- Island Beach
- Coordinates: 35°48′0″S 137°48′36″E﻿ / ﻿35.80000°S 137.81000°E
- Country: Australia
- State: South Australia
- Region: Fleurieu and Kangaroo Island
- LGA: Kangaroo Island Council;
- Location: 121 km (75 mi) south of Adelaide; 21 km (13 mi) south-west of Penneshaw;

Government
- • State electorate: Mawson;
- • Federal division: Mayo;

Population
- • Total: 71 (SAL 2021)
- Time zone: UTC+9:30 (ACST)
- • Summer (DST): UTC+10:30 (ACDT)
- Postcode: 5222
- County: Carnarvon
- Mean max temp: 19.1 °C (66.4 °F)
- Mean min temp: 11.6 °C (52.9 °F)
- Annual rainfall: 488.9 mm (19.25 in)
Localities around Island Beach
| Nepean Bay | Nepean Bay | Nepean Bay |
| Sapphiretown | Island Beach | Brown Beach |
| Pelican Lagoon | Pelican Lagoon | Dudley West |

= Island Beach, South Australia =

Island Beach is a locality in the Australian state of South Australia overlooking Eastern Cove in Nepean Bay on the north-west coast of the Dudley Peninsula on Kangaroo Island about 121 km from the state capital of Adelaide and about 21 km from Penneshaw.

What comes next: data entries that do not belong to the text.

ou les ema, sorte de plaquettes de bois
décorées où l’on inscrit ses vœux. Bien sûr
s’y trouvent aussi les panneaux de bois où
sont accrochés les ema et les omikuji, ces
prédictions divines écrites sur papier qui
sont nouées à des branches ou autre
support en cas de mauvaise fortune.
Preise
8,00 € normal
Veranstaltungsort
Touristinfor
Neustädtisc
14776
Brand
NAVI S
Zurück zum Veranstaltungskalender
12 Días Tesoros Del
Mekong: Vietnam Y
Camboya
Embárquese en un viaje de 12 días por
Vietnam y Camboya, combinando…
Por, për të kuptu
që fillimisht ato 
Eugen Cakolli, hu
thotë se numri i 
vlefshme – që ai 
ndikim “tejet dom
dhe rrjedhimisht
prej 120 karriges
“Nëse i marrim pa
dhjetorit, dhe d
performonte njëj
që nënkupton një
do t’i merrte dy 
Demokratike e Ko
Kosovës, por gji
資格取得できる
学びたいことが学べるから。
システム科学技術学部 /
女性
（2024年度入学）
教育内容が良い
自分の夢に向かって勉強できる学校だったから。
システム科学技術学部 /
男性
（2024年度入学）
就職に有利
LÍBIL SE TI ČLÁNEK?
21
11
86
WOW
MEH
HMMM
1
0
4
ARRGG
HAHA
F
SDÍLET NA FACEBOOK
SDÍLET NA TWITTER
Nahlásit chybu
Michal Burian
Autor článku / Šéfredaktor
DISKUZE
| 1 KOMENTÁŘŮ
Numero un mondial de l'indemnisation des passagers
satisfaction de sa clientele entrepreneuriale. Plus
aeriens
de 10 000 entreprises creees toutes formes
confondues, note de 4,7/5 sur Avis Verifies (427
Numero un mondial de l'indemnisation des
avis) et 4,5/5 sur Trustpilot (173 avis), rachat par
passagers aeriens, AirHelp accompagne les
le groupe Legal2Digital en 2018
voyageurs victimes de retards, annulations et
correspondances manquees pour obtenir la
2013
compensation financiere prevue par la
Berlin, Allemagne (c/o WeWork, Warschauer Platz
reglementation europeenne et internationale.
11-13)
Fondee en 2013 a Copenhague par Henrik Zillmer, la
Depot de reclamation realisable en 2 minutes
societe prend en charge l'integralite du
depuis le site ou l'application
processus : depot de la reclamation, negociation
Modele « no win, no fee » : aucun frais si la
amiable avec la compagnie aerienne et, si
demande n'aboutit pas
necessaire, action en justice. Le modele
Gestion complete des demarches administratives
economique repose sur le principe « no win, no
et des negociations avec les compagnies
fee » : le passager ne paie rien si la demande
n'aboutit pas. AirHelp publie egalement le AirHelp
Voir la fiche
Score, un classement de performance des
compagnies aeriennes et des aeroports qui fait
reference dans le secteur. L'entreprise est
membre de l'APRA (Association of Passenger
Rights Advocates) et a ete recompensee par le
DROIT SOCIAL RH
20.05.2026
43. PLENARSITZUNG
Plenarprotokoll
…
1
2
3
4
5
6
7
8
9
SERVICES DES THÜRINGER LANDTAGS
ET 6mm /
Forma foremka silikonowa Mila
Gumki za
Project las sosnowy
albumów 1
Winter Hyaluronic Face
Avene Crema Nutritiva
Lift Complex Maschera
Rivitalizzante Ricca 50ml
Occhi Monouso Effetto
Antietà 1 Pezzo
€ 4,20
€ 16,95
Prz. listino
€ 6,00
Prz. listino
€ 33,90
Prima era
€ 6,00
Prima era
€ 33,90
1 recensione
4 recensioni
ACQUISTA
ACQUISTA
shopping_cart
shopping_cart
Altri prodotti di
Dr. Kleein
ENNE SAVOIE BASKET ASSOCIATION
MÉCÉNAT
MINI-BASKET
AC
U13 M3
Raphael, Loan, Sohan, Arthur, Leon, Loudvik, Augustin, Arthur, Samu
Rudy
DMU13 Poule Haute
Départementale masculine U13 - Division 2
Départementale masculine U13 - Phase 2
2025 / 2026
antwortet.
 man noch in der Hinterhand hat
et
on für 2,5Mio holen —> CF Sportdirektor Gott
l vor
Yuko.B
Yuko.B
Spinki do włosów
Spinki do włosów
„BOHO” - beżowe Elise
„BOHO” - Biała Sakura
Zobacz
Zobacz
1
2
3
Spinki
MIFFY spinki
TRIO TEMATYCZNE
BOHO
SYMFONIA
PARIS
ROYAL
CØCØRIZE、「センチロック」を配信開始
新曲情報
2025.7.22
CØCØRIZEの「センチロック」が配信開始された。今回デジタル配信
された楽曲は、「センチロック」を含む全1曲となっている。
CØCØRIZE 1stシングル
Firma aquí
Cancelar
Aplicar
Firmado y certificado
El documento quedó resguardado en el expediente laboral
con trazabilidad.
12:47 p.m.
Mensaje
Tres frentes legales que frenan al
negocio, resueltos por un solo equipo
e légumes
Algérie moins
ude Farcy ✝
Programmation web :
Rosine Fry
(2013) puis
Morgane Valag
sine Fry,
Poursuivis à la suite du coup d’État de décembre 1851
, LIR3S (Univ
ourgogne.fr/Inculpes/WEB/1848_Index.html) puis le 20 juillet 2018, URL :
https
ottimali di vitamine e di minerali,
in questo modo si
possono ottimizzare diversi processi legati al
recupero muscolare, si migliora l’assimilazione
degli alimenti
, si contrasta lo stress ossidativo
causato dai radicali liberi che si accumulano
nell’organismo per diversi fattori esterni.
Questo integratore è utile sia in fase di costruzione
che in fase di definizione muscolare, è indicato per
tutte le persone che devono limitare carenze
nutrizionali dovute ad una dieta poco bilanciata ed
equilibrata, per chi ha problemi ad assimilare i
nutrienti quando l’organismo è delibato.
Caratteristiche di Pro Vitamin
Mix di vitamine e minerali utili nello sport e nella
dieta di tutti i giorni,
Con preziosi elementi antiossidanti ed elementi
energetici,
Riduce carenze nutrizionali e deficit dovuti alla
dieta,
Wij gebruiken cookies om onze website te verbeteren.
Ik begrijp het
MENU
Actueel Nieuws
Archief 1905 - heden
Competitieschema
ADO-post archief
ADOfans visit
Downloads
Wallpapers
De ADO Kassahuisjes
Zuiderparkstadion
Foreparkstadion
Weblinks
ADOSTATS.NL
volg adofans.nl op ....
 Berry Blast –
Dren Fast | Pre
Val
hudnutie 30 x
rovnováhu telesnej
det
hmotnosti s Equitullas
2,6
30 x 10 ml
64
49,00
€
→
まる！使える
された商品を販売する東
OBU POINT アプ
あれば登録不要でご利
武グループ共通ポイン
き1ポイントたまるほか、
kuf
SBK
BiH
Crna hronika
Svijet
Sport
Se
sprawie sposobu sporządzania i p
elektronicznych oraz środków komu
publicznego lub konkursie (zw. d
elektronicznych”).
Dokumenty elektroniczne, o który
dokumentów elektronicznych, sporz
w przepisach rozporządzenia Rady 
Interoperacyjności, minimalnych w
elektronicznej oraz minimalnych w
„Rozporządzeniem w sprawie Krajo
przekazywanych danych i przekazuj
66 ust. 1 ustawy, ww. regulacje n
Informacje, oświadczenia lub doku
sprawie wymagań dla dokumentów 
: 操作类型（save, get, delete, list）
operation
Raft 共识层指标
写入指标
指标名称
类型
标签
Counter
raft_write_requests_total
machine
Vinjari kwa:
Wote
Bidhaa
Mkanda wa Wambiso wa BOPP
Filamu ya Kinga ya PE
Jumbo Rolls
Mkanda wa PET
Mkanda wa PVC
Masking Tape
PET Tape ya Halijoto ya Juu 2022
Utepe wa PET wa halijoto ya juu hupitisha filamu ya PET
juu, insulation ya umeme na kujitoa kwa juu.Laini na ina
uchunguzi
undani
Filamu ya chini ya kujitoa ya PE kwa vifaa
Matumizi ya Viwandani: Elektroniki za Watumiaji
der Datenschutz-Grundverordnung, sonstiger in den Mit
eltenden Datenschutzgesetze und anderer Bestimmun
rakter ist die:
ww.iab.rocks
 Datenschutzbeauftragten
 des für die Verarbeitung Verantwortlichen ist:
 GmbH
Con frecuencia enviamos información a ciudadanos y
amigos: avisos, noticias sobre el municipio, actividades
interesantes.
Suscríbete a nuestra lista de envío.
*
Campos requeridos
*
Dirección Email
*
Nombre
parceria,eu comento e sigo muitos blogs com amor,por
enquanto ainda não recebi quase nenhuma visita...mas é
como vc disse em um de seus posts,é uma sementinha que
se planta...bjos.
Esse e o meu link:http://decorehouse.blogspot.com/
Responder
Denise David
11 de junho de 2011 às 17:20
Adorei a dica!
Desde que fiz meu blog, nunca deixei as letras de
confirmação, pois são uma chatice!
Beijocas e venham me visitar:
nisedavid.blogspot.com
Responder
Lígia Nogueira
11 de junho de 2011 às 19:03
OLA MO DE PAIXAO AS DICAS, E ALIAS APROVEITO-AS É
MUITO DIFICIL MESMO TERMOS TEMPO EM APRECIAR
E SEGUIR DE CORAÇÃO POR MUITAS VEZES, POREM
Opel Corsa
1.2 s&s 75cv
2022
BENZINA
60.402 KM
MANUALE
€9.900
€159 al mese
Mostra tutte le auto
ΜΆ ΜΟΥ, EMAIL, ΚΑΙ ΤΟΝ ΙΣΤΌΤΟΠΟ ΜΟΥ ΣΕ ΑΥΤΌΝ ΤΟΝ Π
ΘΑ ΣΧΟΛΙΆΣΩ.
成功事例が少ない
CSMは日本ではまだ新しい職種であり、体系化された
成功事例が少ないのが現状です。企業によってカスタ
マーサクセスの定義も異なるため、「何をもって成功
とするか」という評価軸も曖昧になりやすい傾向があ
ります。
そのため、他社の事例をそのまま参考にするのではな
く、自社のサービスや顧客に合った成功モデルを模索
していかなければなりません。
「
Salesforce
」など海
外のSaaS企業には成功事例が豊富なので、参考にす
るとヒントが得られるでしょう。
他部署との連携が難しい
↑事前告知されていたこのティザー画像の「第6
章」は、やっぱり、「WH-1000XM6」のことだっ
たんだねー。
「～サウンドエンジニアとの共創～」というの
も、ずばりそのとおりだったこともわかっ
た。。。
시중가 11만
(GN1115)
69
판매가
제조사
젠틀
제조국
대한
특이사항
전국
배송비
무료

John Stewart Browne subdivided Island Beach in 1961 into 254 allotments, with average block sizes exceeding 1000 m2. Development stalled for a number of years, due largely to a reluctance of the local council to construct roads through the estate, which under planning regulations of the time were not the responsibility of the developer.

In the late 1970s a separate land subdivision occurred to the south of the original estate. Known locally as Carter's Estate, these allotments were more traditionally under 1000 m2 in size. Throughout the late 1980s and beyond, development accelerated with substantial seafront residences being erected, and land values beginning to rise.

 There is limited access to the beach for boat launching and retrieval.

Island Beach is located within the federal division of Mayo, the state electoral district of Mawson and the local government area of the Kangaroo Island Council.